REQUIRED ACTION: The records below need to come back exactly as they are, pictures omitted.

Collected data:
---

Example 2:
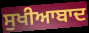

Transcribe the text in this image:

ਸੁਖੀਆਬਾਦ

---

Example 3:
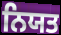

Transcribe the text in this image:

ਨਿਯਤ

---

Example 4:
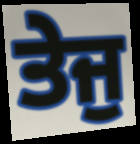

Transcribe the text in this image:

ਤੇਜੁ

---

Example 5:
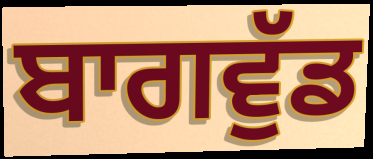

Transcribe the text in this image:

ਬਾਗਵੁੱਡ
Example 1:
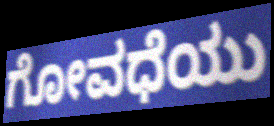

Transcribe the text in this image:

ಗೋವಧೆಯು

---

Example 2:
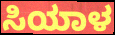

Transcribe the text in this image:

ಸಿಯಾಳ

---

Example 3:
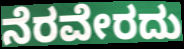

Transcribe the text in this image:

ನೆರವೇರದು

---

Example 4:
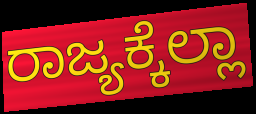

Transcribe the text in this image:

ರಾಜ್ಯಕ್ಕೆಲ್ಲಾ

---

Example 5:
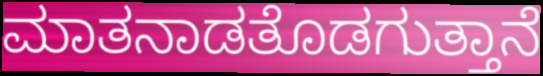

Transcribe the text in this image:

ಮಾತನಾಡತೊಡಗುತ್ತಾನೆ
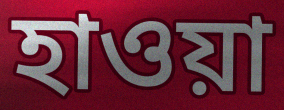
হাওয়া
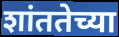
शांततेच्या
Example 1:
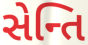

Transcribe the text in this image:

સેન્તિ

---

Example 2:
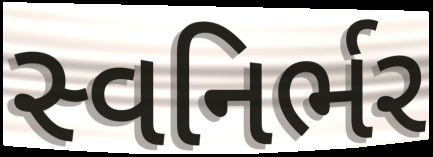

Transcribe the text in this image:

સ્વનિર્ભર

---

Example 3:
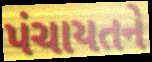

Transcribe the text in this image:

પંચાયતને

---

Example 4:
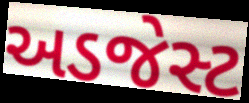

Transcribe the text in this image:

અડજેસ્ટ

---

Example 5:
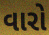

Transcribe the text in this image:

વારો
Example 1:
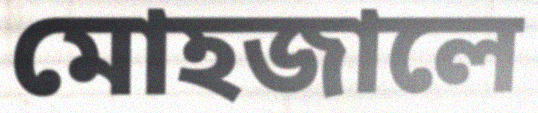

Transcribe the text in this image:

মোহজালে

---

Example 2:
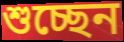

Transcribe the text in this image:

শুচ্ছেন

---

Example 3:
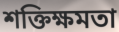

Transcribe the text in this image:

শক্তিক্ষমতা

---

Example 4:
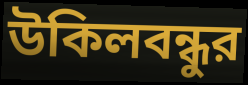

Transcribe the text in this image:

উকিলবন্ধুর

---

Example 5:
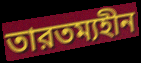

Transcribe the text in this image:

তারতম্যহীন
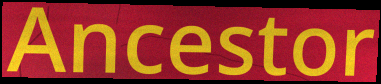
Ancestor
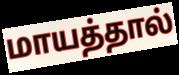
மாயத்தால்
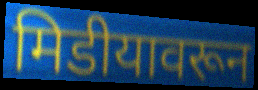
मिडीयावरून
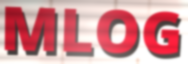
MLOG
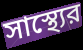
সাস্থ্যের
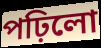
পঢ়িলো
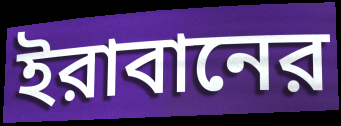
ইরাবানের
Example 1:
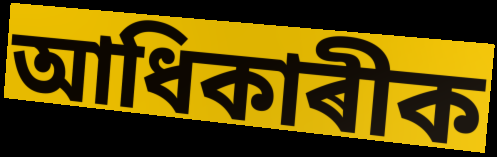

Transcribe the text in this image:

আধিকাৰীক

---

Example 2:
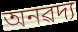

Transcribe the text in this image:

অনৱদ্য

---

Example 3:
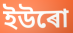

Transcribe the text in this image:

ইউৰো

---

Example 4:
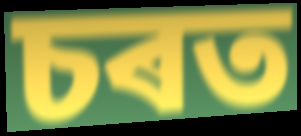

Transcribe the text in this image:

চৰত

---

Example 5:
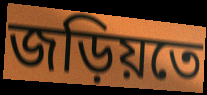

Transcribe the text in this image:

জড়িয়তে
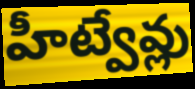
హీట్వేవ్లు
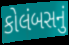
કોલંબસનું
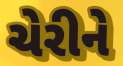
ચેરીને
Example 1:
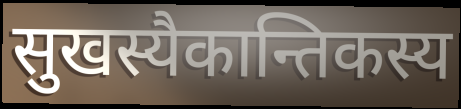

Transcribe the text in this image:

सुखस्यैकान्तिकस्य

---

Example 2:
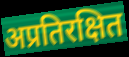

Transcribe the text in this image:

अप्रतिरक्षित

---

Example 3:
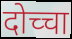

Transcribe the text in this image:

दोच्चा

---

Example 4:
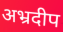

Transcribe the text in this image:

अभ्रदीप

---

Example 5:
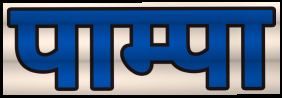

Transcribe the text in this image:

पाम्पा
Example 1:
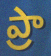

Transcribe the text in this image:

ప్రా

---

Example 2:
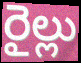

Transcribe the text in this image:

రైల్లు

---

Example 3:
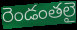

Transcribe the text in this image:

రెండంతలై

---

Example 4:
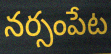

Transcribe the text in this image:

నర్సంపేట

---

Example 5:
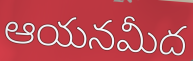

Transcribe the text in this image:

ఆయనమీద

WRITTEN RESPONSE:
---

Example 2:

Transcribe the text in this image:

ਸੁਖੀਆਬਾਦ

---

Example 3:

Transcribe the text in this image:

ਨਿਯਤ

---

Example 4:

Transcribe the text in this image:

ਤੇਜੁ

---

Example 5:

Transcribe the text in this image:

ਬਾਗਵੁੱਡ
Example 1:

Transcribe the text in this image:

ಗೋವಧೆಯು

---

Example 2:

Transcribe the text in this image:

ಸಿಯಾಳ

---

Example 3:

Transcribe the text in this image:

ನೆರವೇರದು

---

Example 4:

Transcribe the text in this image:

ರಾಜ್ಯಕ್ಕೆಲ್ಲಾ

---

Example 5:

Transcribe the text in this image:

ಮಾತನಾಡತೊಡಗುತ್ತಾನೆ
হাওয়া
शांततेच्या
Example 1:

Transcribe the text in this image:

સેન્તિ

---

Example 2:

Transcribe the text in this image:

સ્વનિર્ભર

---

Example 3:

Transcribe the text in this image:

પંચાયતને

---

Example 4:

Transcribe the text in this image:

અડજેસ્ટ

---

Example 5:

Transcribe the text in this image:

વારો
Example 1:

Transcribe the text in this image:

মোহজালে

---

Example 2:

Transcribe the text in this image:

শুচ্ছেন

---

Example 3:

Transcribe the text in this image:

শক্তিক্ষমতা

---

Example 4:

Transcribe the text in this image:

উকিলবন্ধুর

---

Example 5:

Transcribe the text in this image:

তারতম্যহীন
Ancestor
மாயத்தால்
मिडीयावरून
MLOG
সাস্থ্যের
পঢ়িলো
ইরাবানের
Example 1:

Transcribe the text in this image:

আধিকাৰীক

---

Example 2:

Transcribe the text in this image:

অনৱদ্য

---

Example 3:

Transcribe the text in this image:

ইউৰো

---

Example 4:

Transcribe the text in this image:

চৰত

---

Example 5:

Transcribe the text in this image:

জড়িয়তে
హీట్వేవ్లు
કોલંબસનું
ચેરીને
Example 1:

Transcribe the text in this image:

सुखस्यैकान्तिकस्य

---

Example 2:

Transcribe the text in this image:

अप्रतिरक्षित

---

Example 3:

Transcribe the text in this image:

दोच्चा

---

Example 4:

Transcribe the text in this image:

अभ्रदीप

---

Example 5:

Transcribe the text in this image:

पाम्पा
Example 1:

Transcribe the text in this image:

ప్రా

---

Example 2:

Transcribe the text in this image:

రైల్లు

---

Example 3:

Transcribe the text in this image:

రెండంతలై

---

Example 4:

Transcribe the text in this image:

నర్సంపేట

---

Example 5:

Transcribe the text in this image:

ఆయనమీద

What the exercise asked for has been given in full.